Add all the major image directories. Such as this:
[code]
Disallow: /forums/images/
[code]
So then, let us recheck our file, it should look like this. (Minus the dummy from our first demonstration)
Code:
User-agent: *
Disallow: /forums/admincp/ Disallow: /forums/modcp/
Disallow: /forum/search.php
Disallow: /forum/memberlist.php
Disallow: /forum/member.php
Disallow: /testboard
Disallow: /forums/images/
REMEMBER: Change the “forums” if you don't use forums subdirectory, or if yo use a different name like /board. If you use your root for the forum, just put disallow: /filename.php
Finally, lets upload our file to its proper location, save the file as robots.txt if you haven't already, then open your FTP client, and connect it. Go to your root (/public_html/ in a standard FTP layout) and upload your file to there.
Lastly, lets check its in place. Go to your domain and open it. If done correctly that will be
http://yourdomain.com/robots.txt
If its there, you done! If not, check you uploaded it correctly.

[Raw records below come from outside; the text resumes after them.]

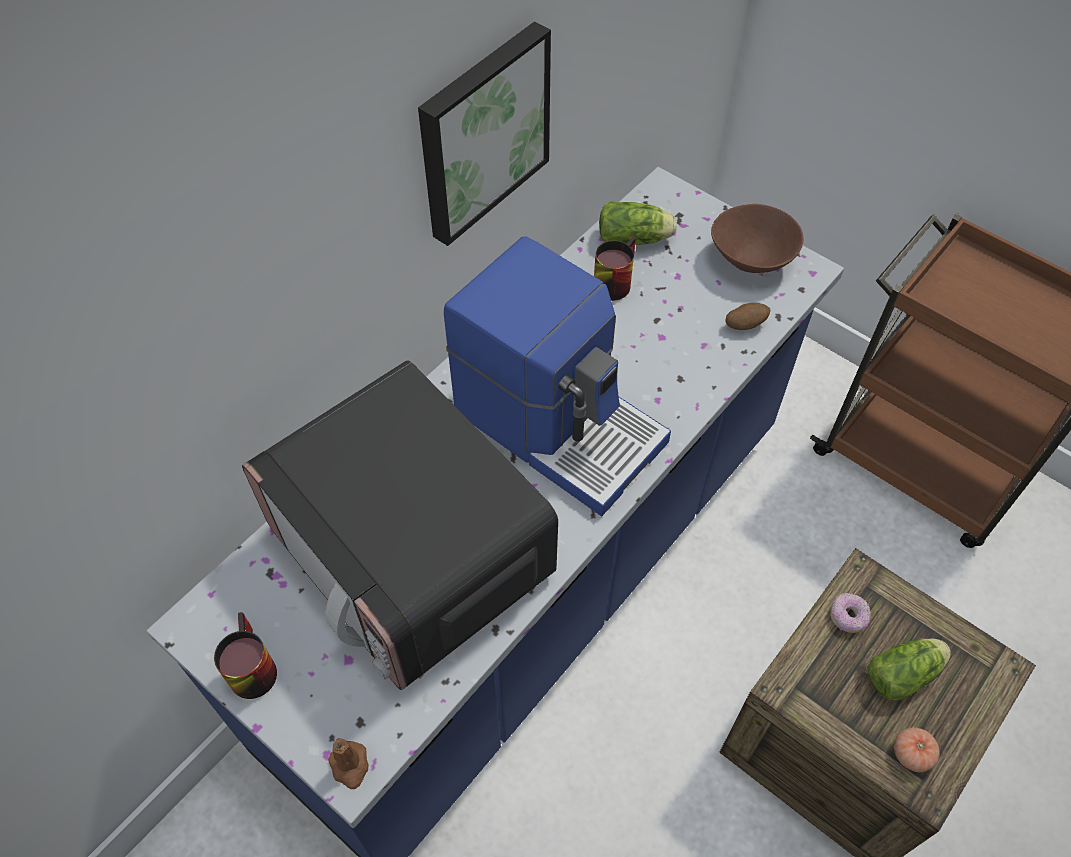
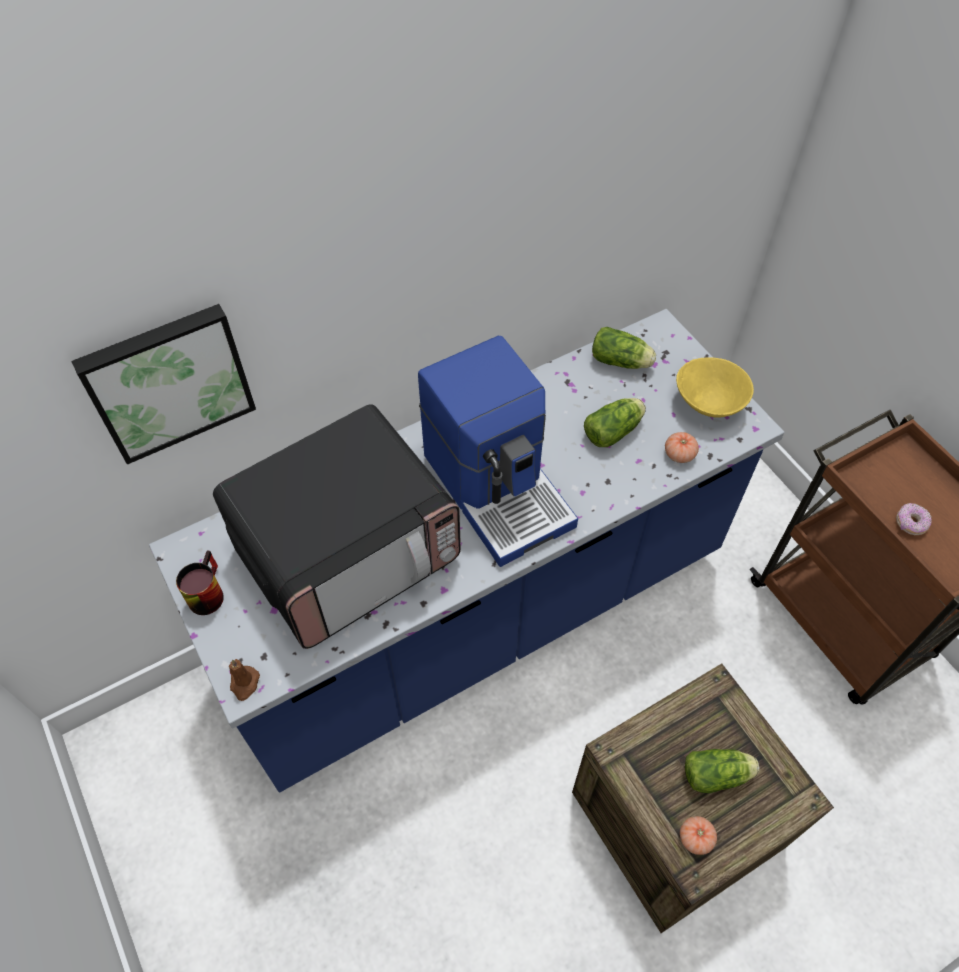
camera: 20 degrees right, 0 degrees up
microwave [242,360,558,690] -> microwave turned 105 degrees counterclockwise [213,405,461,649]
picture [418,21,551,246] -> picture moved to [71,304,256,465]
mug [594,237,636,301] -> none
brown bowl [711,204,803,273] -> yellow bowl [676,357,754,418]
potato [725,303,770,330] -> tomato [665,432,699,463]
donut [830,593,871,633] -> donut moved to [896,503,932,535]
none -> lettuce [584,398,646,447]

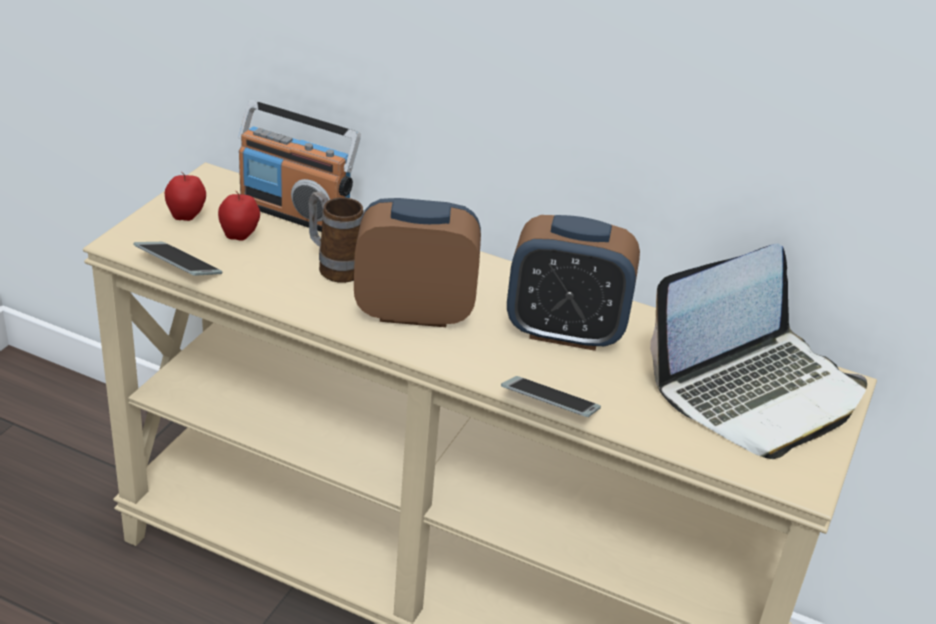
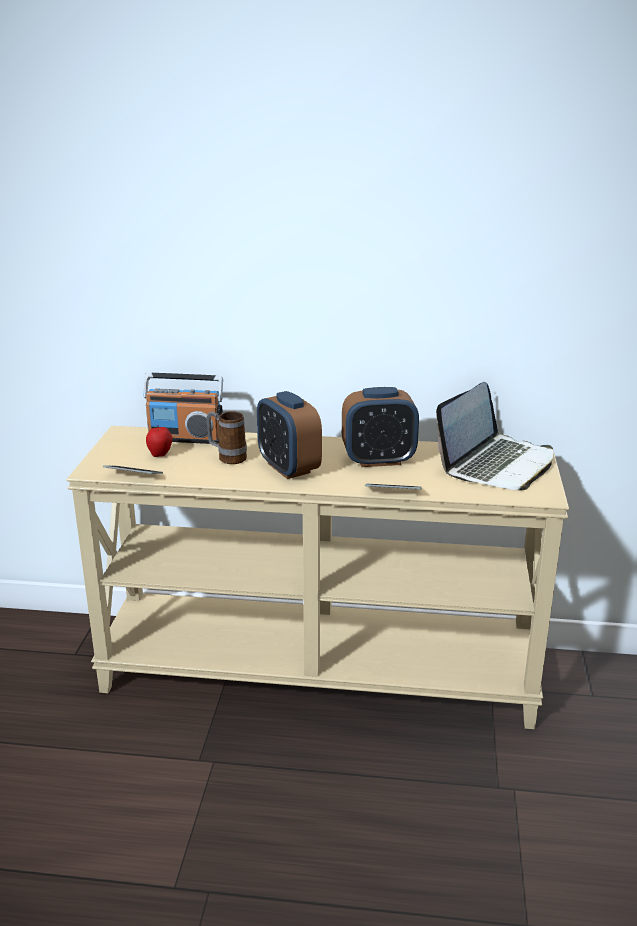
camera: 15 degrees left, 10 degrees down
apple [165,172,206,221] -> none
alarm clock [354,198,481,327] -> alarm clock turned 105 degrees counterclockwise [257,391,322,479]

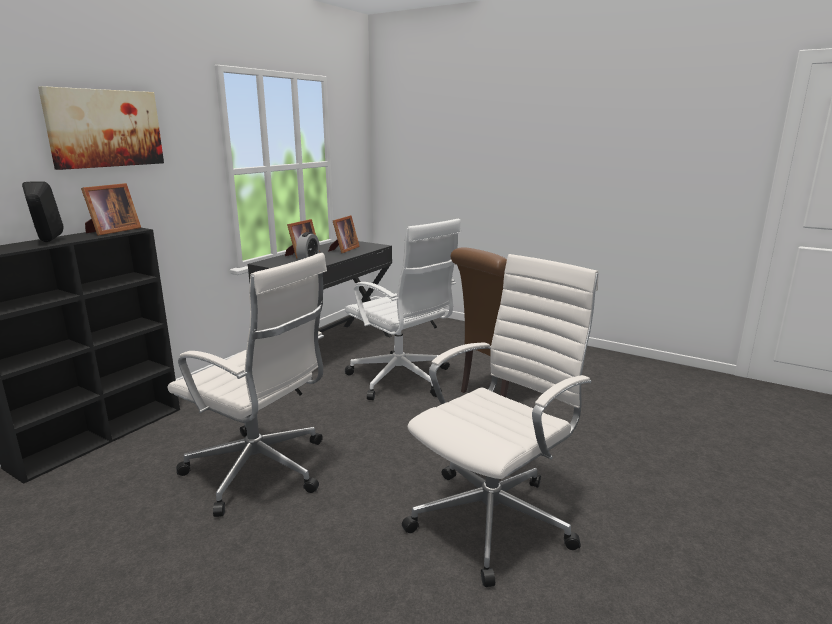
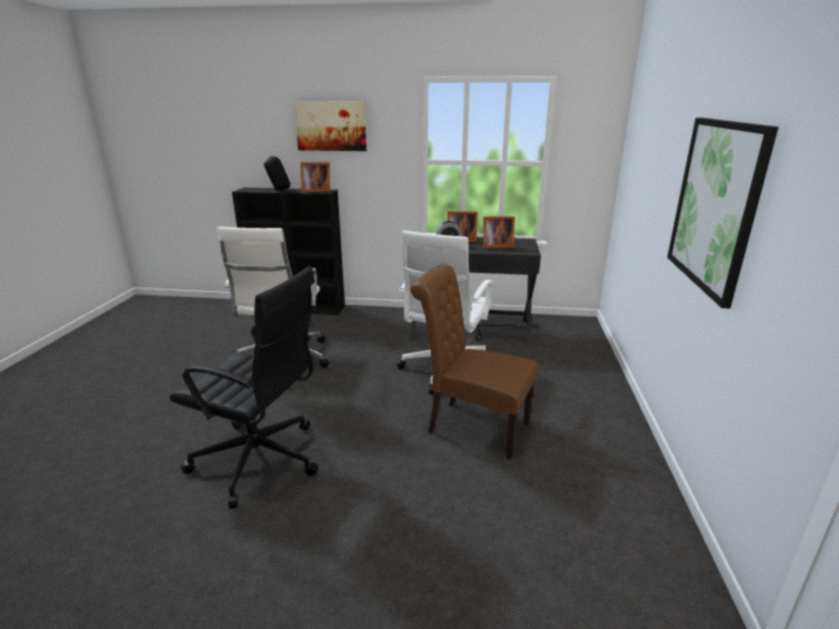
camera: 65 degrees right, 5 degrees up
white office chair [402,254,599,587] -> black office chair [170,266,318,509]
none -> picture [667,118,778,309]

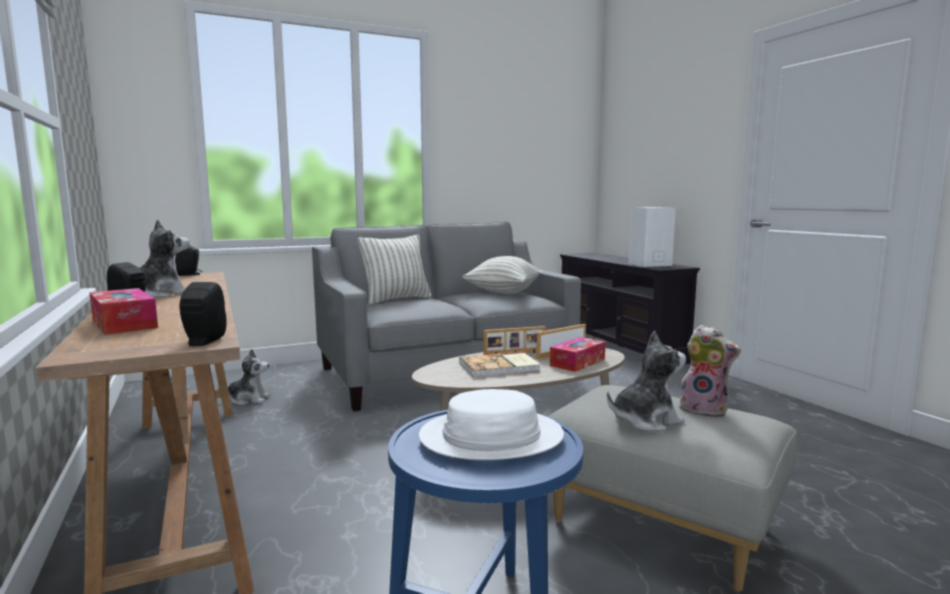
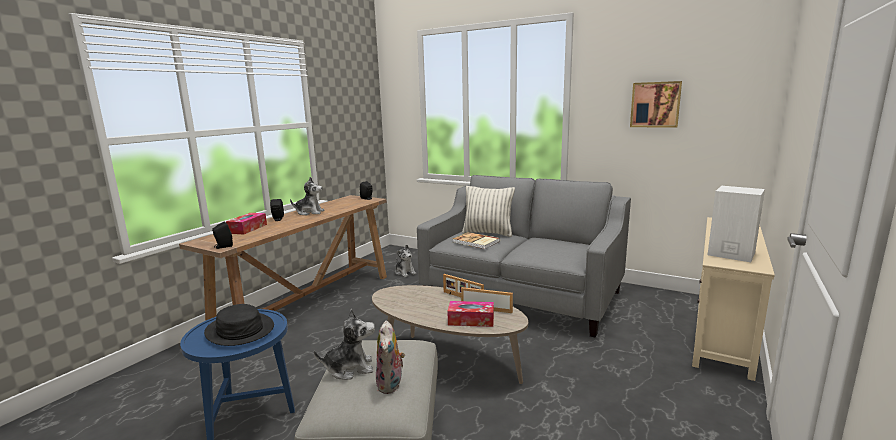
camera: 55 degrees right, 5 degrees up
white hat [419,389,564,461] -> black hat [204,304,274,346]
book [459,352,541,378] -> book moved to [452,232,500,249]
pillow [462,256,543,294] -> none
black tv stand [560,253,700,364] -> beige tv stand [692,217,775,381]
plush toy [607,331,686,431] -> plush toy turned 45 degrees counterclockwise [314,309,375,380]
none -> picture [630,81,682,128]

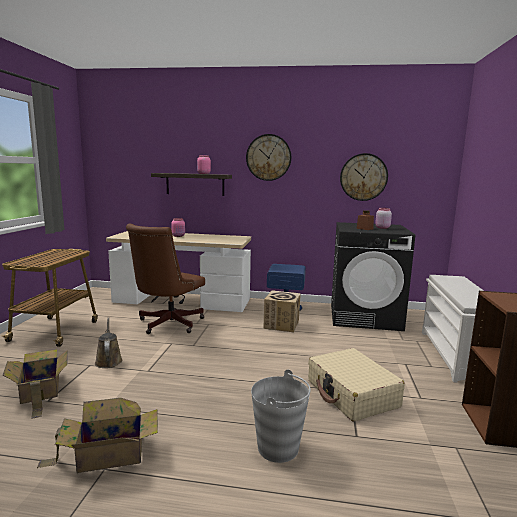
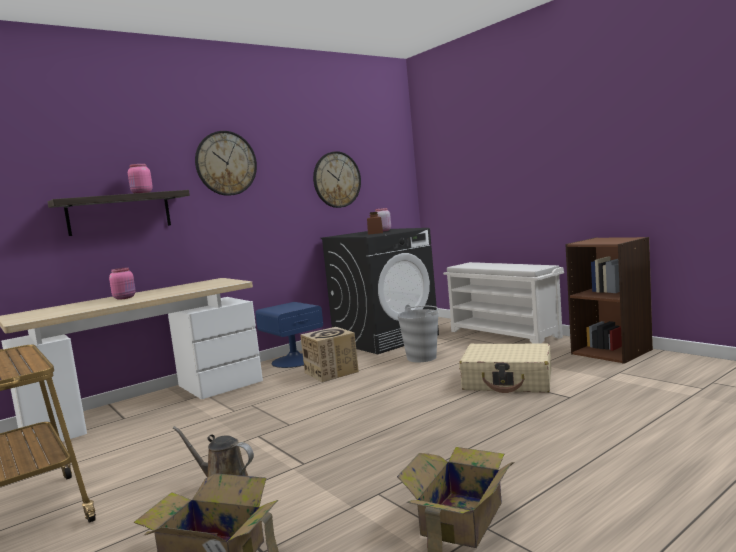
camera: 45 degrees left, 5 degrees down
brown office chair [126,224,205,334] -> none
grey bucket [251,369,311,463] -> grey bucket moved to [397,305,438,362]

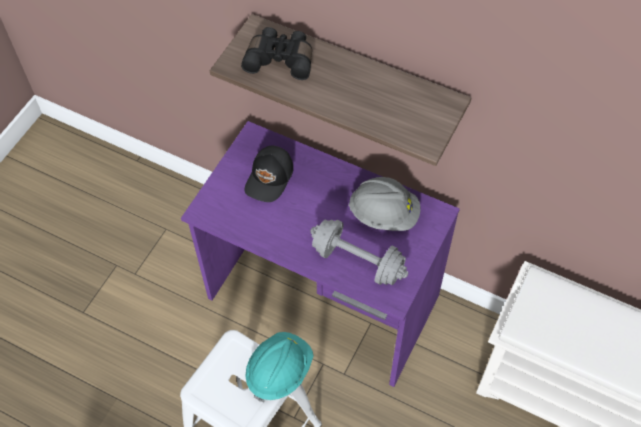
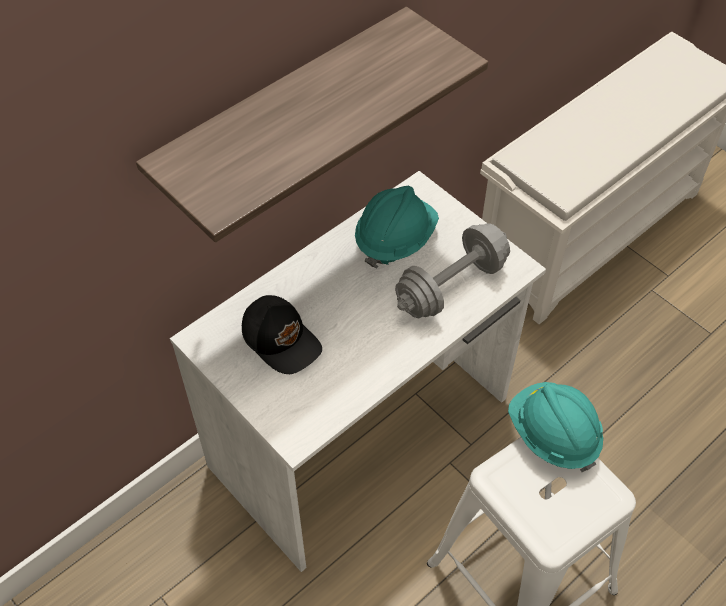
camera: 70 degrees left, 5 degrees down
purple desk [181,121,460,387] -> white desk [170,171,546,572]
black binoculars [241,27,312,80] -> none
grey hard hat [348,177,420,231] -> turquoise hard hat [355,186,439,269]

Other Options for robots.txt:
robots.txt doesn't have to go in your root, if you don't wish to put it in your root, you can alter it all by taking out the /forums directory (or whatever your forum directory) so you just have /filenames.php. You can then upload it to your forums directory, not your root.
Thanks for reading, and hope you learnt something from it.
Adam Taylor (Captain Kirk)